*** Block opens ***
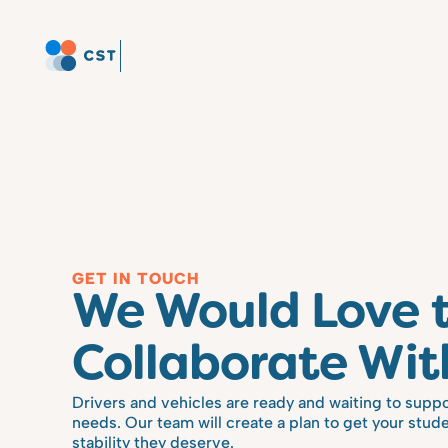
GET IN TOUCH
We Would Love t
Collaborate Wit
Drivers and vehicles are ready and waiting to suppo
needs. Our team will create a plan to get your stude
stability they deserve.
*** Block closes ***
*** Block opens ***
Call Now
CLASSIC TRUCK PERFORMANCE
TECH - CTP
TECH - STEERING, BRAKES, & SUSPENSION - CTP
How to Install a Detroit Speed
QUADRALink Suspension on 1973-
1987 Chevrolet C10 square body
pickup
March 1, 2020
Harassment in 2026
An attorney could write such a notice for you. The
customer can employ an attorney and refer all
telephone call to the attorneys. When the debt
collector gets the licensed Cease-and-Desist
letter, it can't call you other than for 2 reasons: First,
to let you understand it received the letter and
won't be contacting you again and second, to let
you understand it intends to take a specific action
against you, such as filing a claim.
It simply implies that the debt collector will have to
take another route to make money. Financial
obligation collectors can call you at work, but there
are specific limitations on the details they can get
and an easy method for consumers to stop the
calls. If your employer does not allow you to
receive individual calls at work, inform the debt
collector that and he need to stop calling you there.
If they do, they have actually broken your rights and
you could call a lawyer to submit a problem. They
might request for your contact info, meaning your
*** Block closes ***
**Exercise prompt:** In the entries above, reproduce word for word the lines starting at the one containing "GET IN TOUCH" and ending at the one containing "stability they deserve.", including both of those lines.

**Output for this task:**
GET IN TOUCH
We Would Love t
Collaborate Wit
Drivers and vehicles are ready and waiting to suppo
needs. Our team will create a plan to get your stude
stability they deserve.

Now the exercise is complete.